Ainsi, au delà de cinq années passées à l'étranger, un ressortissant canadien perd son droit de vote. La limite de cinq ans ne s'applique pas aux employés d'une administration publique fédérale ou provinciale, aux employés d'un organisme international dont le Canada est membre, aux membres des Forces canadiennes et aux civils travaillant dans une école des Forces canadiennes. Seul le vote par correspondance est prévu.

Les Britanniques de l'étranger disposent du droit de vote aux élections législatives depuis 1985, mais le perdent au bout de quinze ans passés hors du Royaume-Uni. Ce délai a largement varié : il a été porté de cinq à vingt ans en 1989 puis ramené à quinze ans en 2000. Ils exercent leur droit par correspondance ou par procuration mais ils doivent au préalable se faire inscrire sur les listes électorales de la circonscription où ils votaient avant leur départ et renouveler cette inscription chaque année.

Au Danemark , au delà de quelques catégories d'expatriés strictement déterminées par la Constitution (fonctionnaires en poste à l'étranger, personnes travaillant dans un organisme international), seuls peuvent prendre part au vote (dans les consulats et ambassades) les expatriés qui ont quitté leur pays depuis moins de deux ans et qui ont exprimé le souhait de revenir au Danemark.

La même condition s'applique pour les Australiens résidant à l'étranger pour pouvoir prendre part aux élections nationales.

- _Consigne_:
D'après le texte sur le vote des expatriés, après combien d'années hors du Royaume-Uni les Britanniques perdent-ils leur droit de vote aux élections législatives ?

- _Données_:
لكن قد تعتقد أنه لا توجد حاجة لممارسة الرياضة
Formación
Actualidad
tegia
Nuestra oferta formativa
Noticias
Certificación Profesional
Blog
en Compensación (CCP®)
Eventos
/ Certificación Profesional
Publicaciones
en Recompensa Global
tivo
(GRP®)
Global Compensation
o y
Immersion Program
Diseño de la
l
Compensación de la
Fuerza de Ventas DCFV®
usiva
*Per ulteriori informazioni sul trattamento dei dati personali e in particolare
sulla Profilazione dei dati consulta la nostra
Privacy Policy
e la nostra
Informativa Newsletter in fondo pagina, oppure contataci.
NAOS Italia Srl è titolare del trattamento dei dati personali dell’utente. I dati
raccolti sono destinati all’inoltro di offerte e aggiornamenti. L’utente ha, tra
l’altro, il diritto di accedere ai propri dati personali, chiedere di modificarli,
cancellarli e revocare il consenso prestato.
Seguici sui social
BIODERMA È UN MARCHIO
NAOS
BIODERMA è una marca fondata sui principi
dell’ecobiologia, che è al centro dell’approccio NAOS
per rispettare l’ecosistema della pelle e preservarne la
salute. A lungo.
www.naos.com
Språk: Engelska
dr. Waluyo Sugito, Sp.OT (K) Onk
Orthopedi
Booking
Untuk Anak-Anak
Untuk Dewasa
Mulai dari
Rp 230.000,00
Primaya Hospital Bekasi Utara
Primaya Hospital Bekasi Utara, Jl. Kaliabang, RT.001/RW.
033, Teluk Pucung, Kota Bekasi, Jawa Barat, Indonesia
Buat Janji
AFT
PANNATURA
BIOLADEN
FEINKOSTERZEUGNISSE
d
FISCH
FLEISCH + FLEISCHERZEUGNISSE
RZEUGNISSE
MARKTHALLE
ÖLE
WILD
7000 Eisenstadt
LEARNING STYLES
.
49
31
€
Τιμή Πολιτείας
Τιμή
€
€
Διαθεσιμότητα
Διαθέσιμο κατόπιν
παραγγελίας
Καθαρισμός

- _Réponse rédigée_:
Ils le perdent au bout de quinze ans passés hors du Royaume-Uni.